Provided data
========================================================================

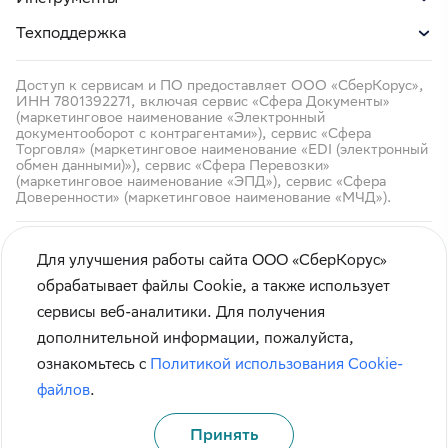
Техподдержка
Доступ к сервисам и ПО предоставляет ООО «СберКорус»,
ИНН 7801392271, включая сервис «Сфера Документы»
(маркетинговое наименование «Электронный
документооборот с контрагентами»), сервис «Сфера
Торговля» (маркетинговое наименование «EDI (электронный
обмен данными)»), сервис «Сфера Перевозки»
(маркетинговое наименование «ЭПД»), сервис «Сфера
Доверенности» (маркетинговое наименование «МЧД»).
Для улучшения работы сайта ООО «СберКорус»
обрабатывает файлы Cookie, а также использует
сервисы веб-аналитики. Для получения
Кибербезопасность
дополнительной информации, пожалуйста,
Правила использования сайта
ознакомьтесь с
Политикой использования Cookie-
Карта сайта
файлов
.
Принять
© СберКорус 2004-2026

========================================================================

Exercise directions
Look through the entries and find each line that has the string "наименование". Copy those lines.

Reply to the exercise
(маркетинговое наименование «Электронный
Торговля» (маркетинговое наименование «EDI (электронный
(маркетинговое наименование «ЭПД»), сервис «Сфера
Доверенности» (маркетинговое наименование «МЧД»).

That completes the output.